At times, that dedication to a lower key detracts from “Greetings from Tim Buckley,” which casually drops audiences into Brooklyn in 1991 where Jeff is asked to play at a benefit celebrating his late father, whose own history we see through flashbacks to Orange County in 1966 where Tim is coming off his self-titled debut and hits the road without his wife, pregnant with Jeff, in tow. As a result, no explanation is necessary when Jeff responds to the invite over the phone from the St. Anne’s Art Project in Brooklyn by saying politely, “I didn’t really know my father.” Still, the opportunity to perform at a high-profile event tempts him to New York where he is surrounded by friends and former session partners of his dad while we see his dad struggling with the same issues of growing into the person he wants to be, albeit one who was more prolific in both his ability to record albums and in his number of lovers.

That imbalance between the more free-wheeling father and the more tightly-wound son creates problems for “Greetings from Tim Buckley,” since as you get to know Jeff more, you feel as though you know Tim less, the limits of the tale told through two snapshots ultimately being exhausted in the latter’s case. Jeff, as portrayed in a surprisingly live-wire turn by “Gossip Girl” star Penn Badgley, is allowed to exist in the present of the film, coming out of his shell gradually and figuring out his own distinctive sound and even his way with women as he slowly pursues a relationship with one of the concert organizers in New York (Imogen Poots). But Tim (Ben Rosenfield) is trapped in the sun-soaked moment Algrant and co-writers David Brendel and Emma Sheanshang choose for him, speaking to a similar instance of uncertainty in life as Jeff is experiencing, but with the audience certain of where Tim will end up, the approach of never quite seeing the enigma in full bloom doesn’t work as well as it does in Jeff’s thread. Still, the film’s third act, which consists mainly of the benefit concert that Jeff is invited to play where the music of both men takes over, is able to reach a crescendo that pays both sides off to a satisfying degree.

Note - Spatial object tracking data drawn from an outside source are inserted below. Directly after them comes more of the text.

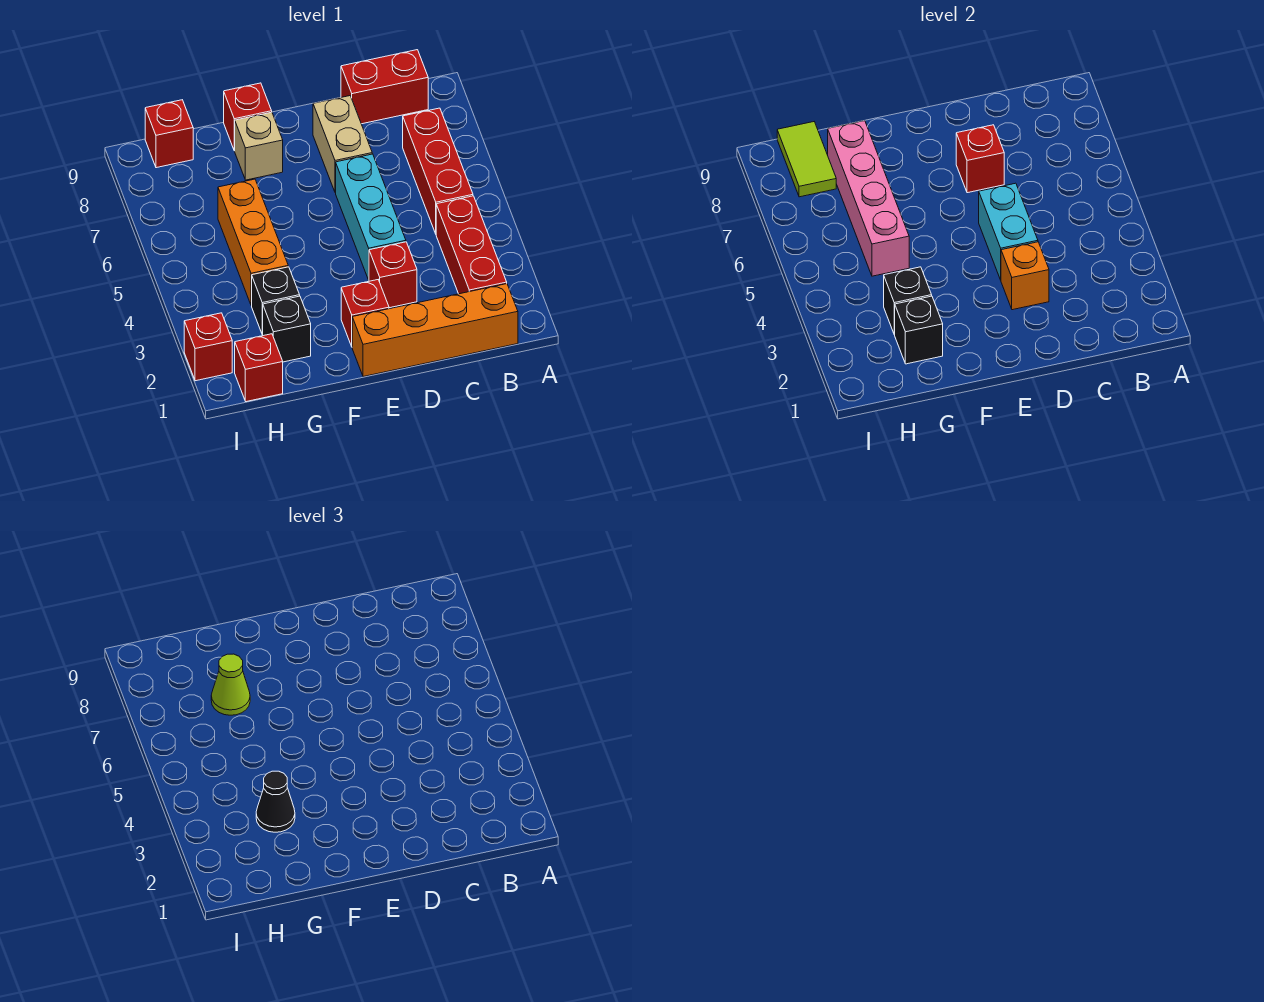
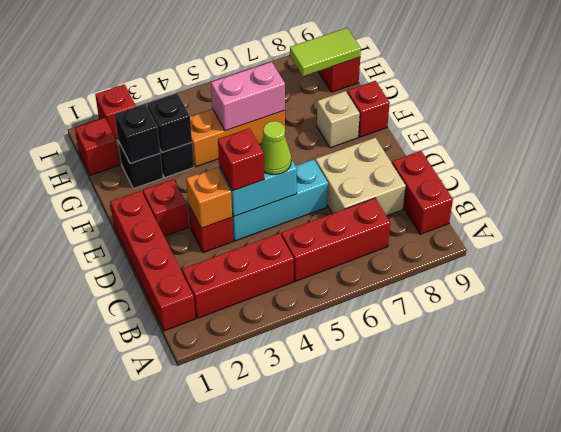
orange 1x4 brick [352,284,518,377] -> red 1x4 brick [110,191,196,331]
tan 1x2 brick [313,96,372,193] -> tan 2x2 brick [315,138,406,216]
red 1x1 brick [956,125,1004,193] -> red 1x1 brick moved to [218,128,264,191]
black 1x1 cone [256,771,295,832] -> none
pink 1x4 brick [828,121,909,276] -> pink 1x2 brick [211,62,285,131]
lime 1x1 cone [211,654,250,715] -> lime 1x1 cone moved to [260,121,291,175]

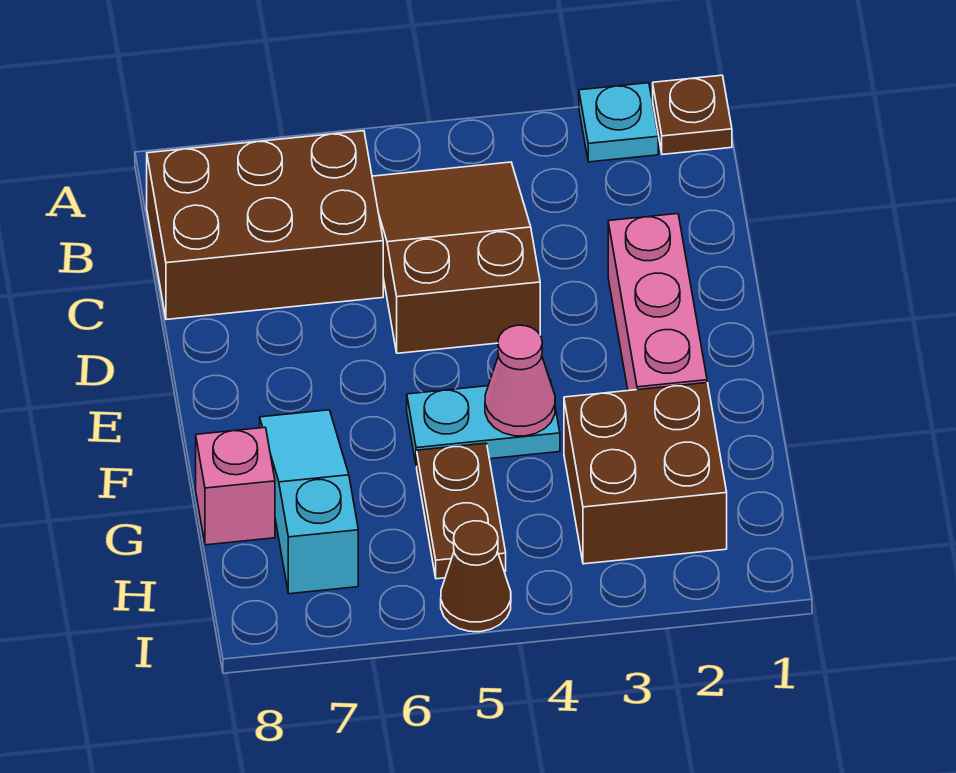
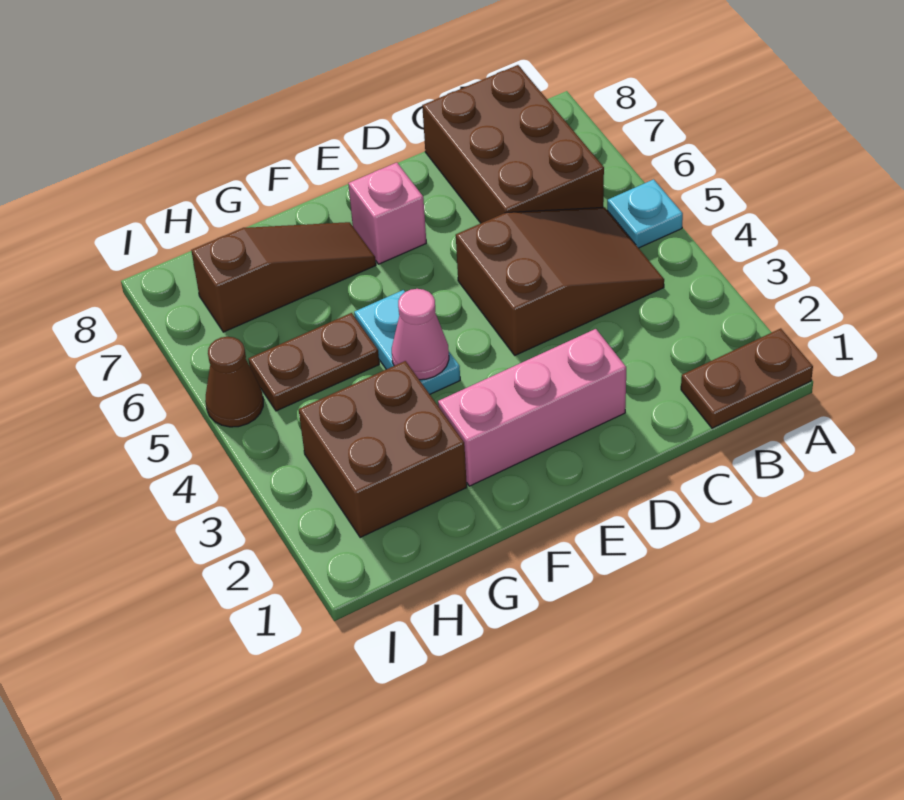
brown 1x1 plate [653,75,732,155] -> brown 1x2 plate [681,329,813,428]
cyan 1x1 plate [579,83,658,162] -> cyan 1x1 plate moved to [607,179,683,248]
cyan 1x3 slope [260,410,358,594] -> brown 1x3 slope [191,222,376,332]
pink 1x1 brick [196,427,275,545] -> pink 1x1 brick moved to [348,163,426,264]

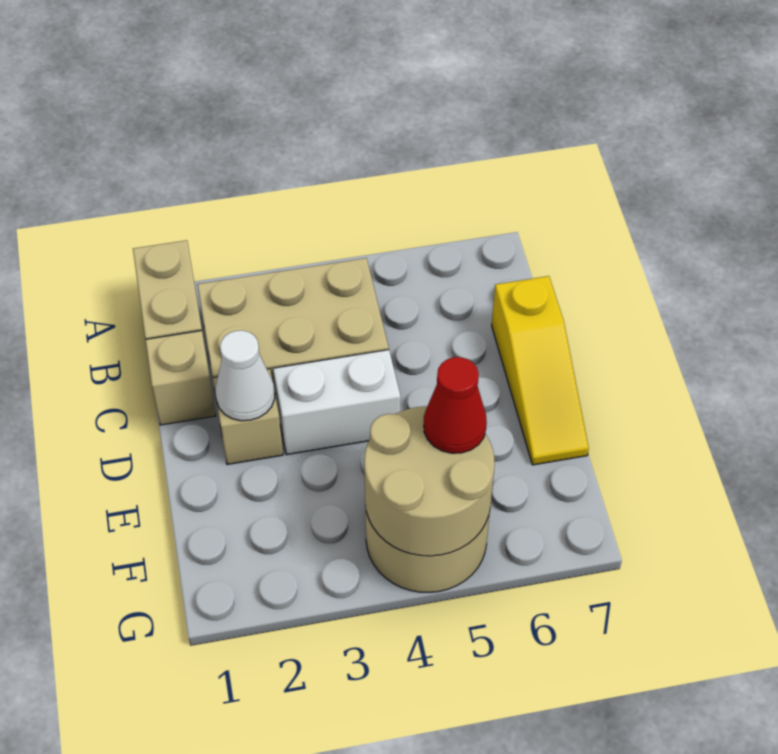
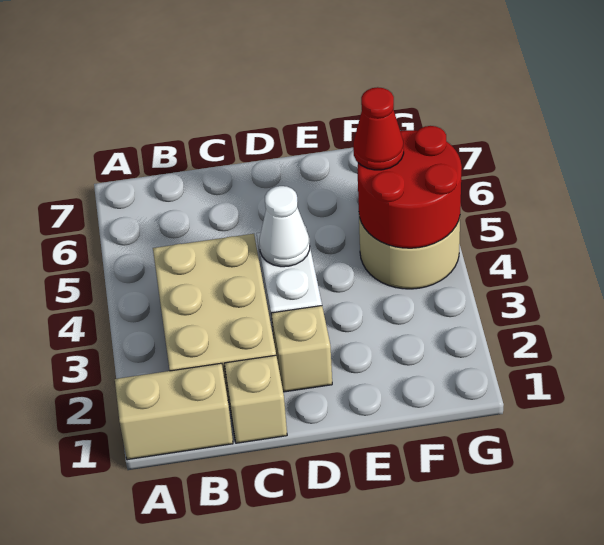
yellow 1x3 slope [492,276,589,465] -> none
white 1x1 cone [216,330,275,421] -> white 1x1 cone moved to [259,186,310,267]
tan 2x2 round brick [364,406,494,556] -> red 2x2 round brick [357,126,462,248]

For fans of the younger Buckley, which includes myself, that alone should be cause for celebration (and relief), but in fact, the film should work as well for non-devotees because Algrant, who previously created suspense out of PR spin for the underrated Al Pacino thriller “People I Know,” has once again found a unique way into potentially overwhelming subject matter and has a lead in Badgley who can be relaxed as the white tees Buckley was known for wearing with the constant threat of becoming electrifying, with one scene in a record shop where Jeff is liberated from civil silence and begins to sing his album selections particularly riveting. While “Greetings from Tim Buckley” is consistently more modest, it is nonetheless bound to inspire imitators to sing the next time they pull the Buckleys’ albums from shelves.

“Greetings from Tim Buckley” does not yet have U.S. distribution.